Panelists consisted of UM faculty and Montevallo community members. Photo by Jasmine Baxter
“The best way to quiet a room down is to walk in and say ‘today, we’re going to talk about race,’” remarked Dr. Paul Mahaffey as he overlooked the audience that had gathered in LeBaron Recital Hall on March 12.
“People will shut up. That’s the biggest obstacle—to break that silence and to have a two-way dialogue about it, an honest two-way dialogue about it. And that’s a good start, that’s the basis.”
Mahaffey’s comments were an integral part of “Confronting Racism in a Divided Nation,” a panel that sought to find ways to engage in conversations about race and racism in diverse groups.
The panelists, which were all UM faculty or community members, included Mahaffey himself, as well as Mrs. Elvis Schooley, Dr. Sally Hardig, Pastor Albert Jones, Dr. Jennifer Rickel, Dr. Scott Turner, moderator Dr. Andrea Eckelman, and this year’s Hallie Farmer Lecturer, Dr. Melanie Morrison.
Each person was asked to share their experiences and answer questions like “How do we prepare ourselves to engage in open and raw conversations about racism in our country? What can we do or how should we engage with systemic racial bias?”
As a response, Rickel offered the following:
“I know the other panelists’ messages of listening and learning, and I think, in particular for white people, learning is really important. People of color have been forced by white supremacy to learn about white culture or white systems. So, with the idea of doing my homework, it’s so that I don’t become a burden on a person of color, saying ‘explain that to me.’”

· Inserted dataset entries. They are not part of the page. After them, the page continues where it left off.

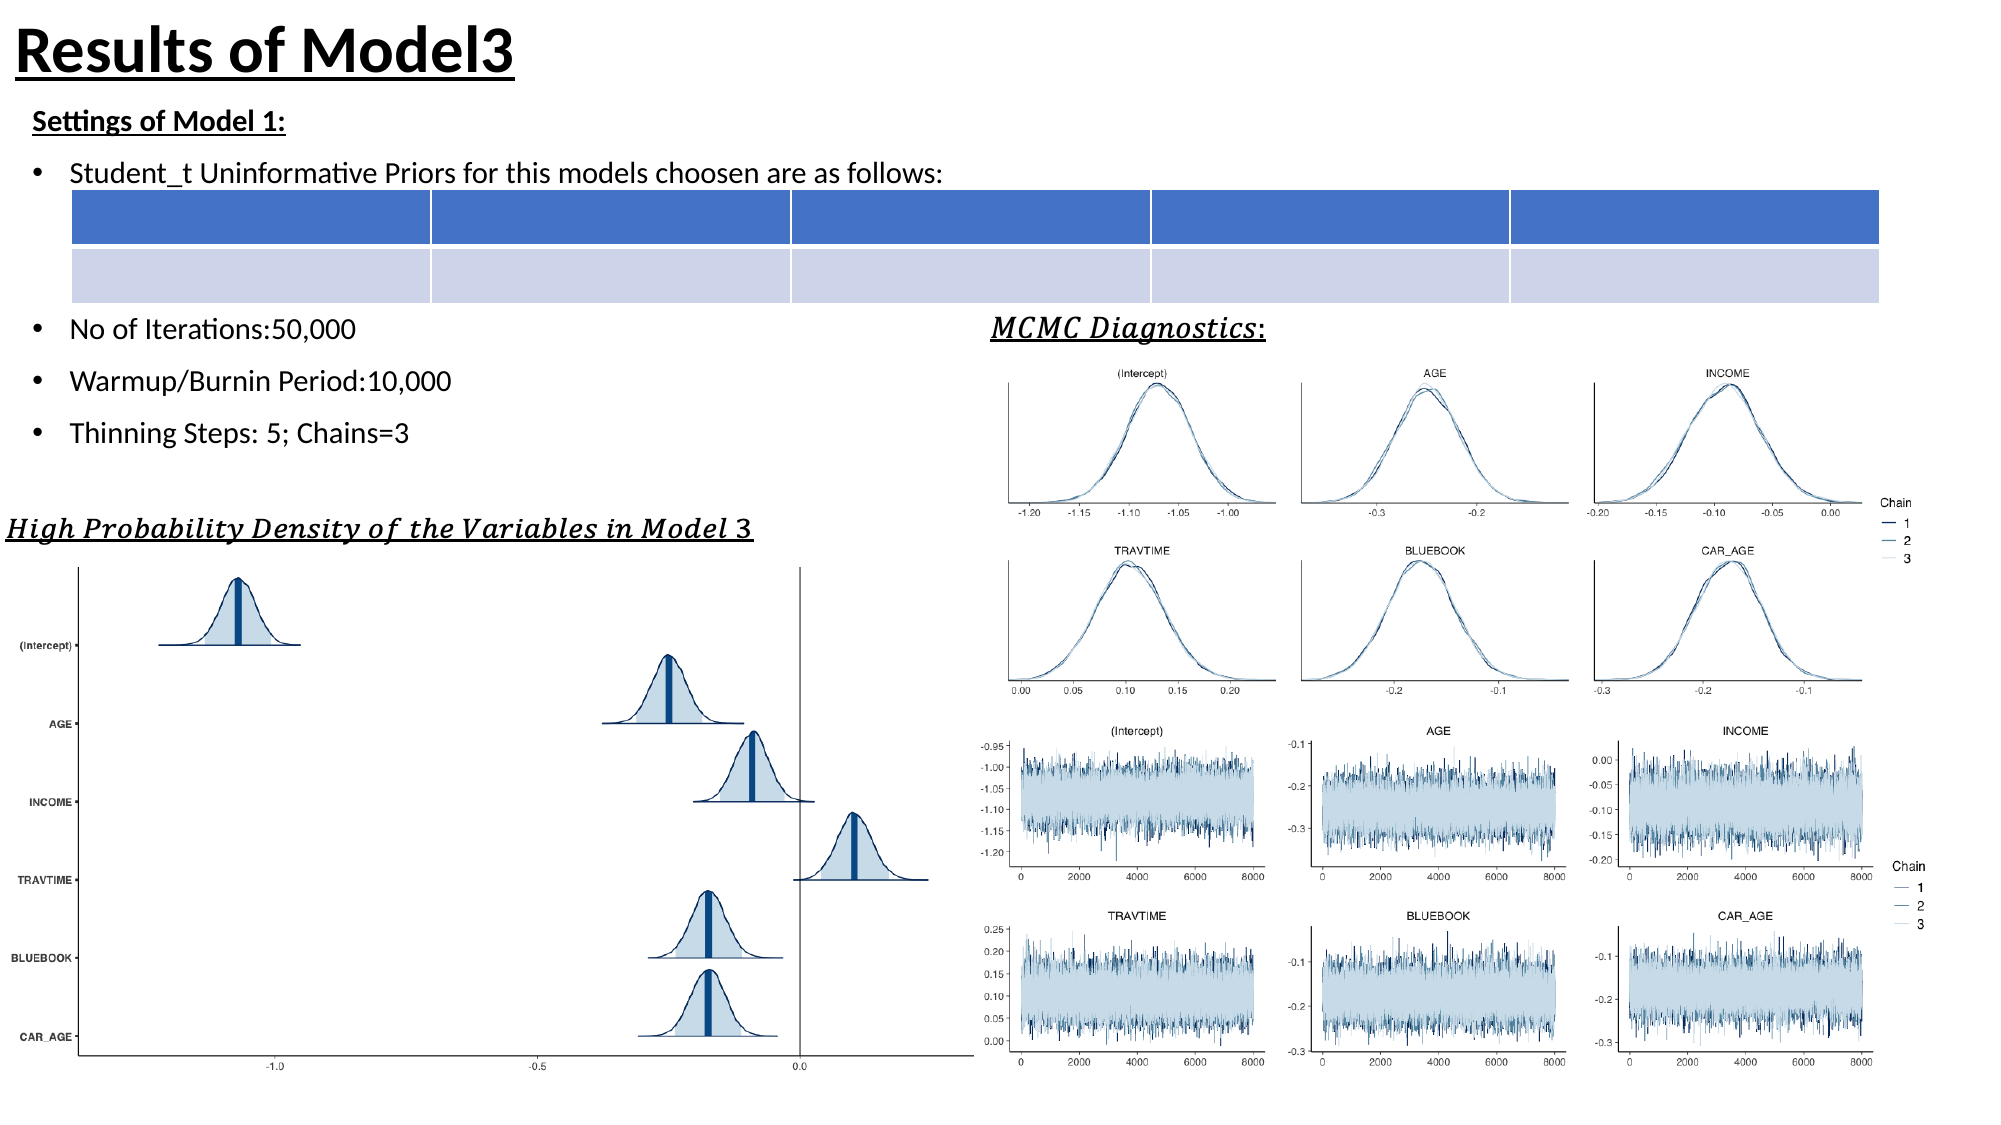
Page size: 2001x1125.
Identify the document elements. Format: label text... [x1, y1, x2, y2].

table_cell [72, 249, 430, 303]
table_cell [1511, 249, 1879, 303]
table_cell [1152, 249, 1509, 303]
table_header [72, 190, 430, 244]
picture [4, 356, 1939, 1079]
table_header [1511, 190, 1879, 244]
table_header [432, 190, 790, 244]
text_box Results of Model3 [0, 0, 1725, 103]
text_box [0, 509, 761, 548]
table_header [1152, 190, 1509, 244]
table_cell [432, 249, 790, 303]
text_box [975, 305, 1677, 354]
table_cell [792, 249, 1150, 303]
table_header [792, 190, 1150, 244]
list Settings of Model 1: Student_t Uninformative Priors for this models choosen are as follows: No of Iterations:50,000 Warmup/Burnin Period:10,000 Thinning Steps: 5; Chains=3 [17, 97, 1863, 461]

“One of the things that I, too, think is important as a white person engaging in those conversations is coming to them with some kind of cultural humility—meaning to me that there is so, so much every single day that I have to learn about racism,” Morrison added.
The group tackled other topics like the resistance of victimhood, generational ignorance, demonstrating trustworthiness, responsibility and agency as the night went on.
Even the audience members began to look at their own actions more critically.
“As a white person, I cannot feel the trauma the same way as a Black person. However, I must listen more closely when Black people reveal their trauma, their anger, their rage,” emphasized Dr. Erin Chandler, an English professor at UM. “They have this right and I have the obligation to listen. This listening is part of reparation.”
“Confronting racism must be a spiritual experience. Yes, we must talk. Yes, we must reflect, but more than that, we must check our moral compasses,” she continued. “Changing our outlooks on the world means changing our spirit, the spirit in which we look at other people, speak with (and not to) other people and act with and on behalf of other people.”
Central to her argument was the idea that challenging racism requires us to feel, act and love differently, and to make those changes publicly, in spaces that are outside of our academic ivory tower.
One student, senior theatre major Chloé Scott, intends to do just that.
“The event reignited that spark to stand up for marginalized people all over the world, specifically those in my city in north Birmingham. As a black queer woman living in Alabama, there are plenty of opportunities for me to shut down a conversation that might be uncomfortable for either side,” said Scott.
“Rather than get angry or depressed, I’m reminded that a third option exists: start a conversation so that people are listening to each other. I can’t change the world alone, but I can at least help give a voice to my people,” she maintained. “Racism isn’t solved overnight, but with the right actions—voting, speaking out, researching and listening to learn—we can make progress. We can establish the problems, locate their sources and begin to uproot them.”
To fully dedicate ourselves to conversations with people who are culturally and ethnically diverse, and to fully commit to seeing people who are different from us as human, is to make the first leap toward that goal.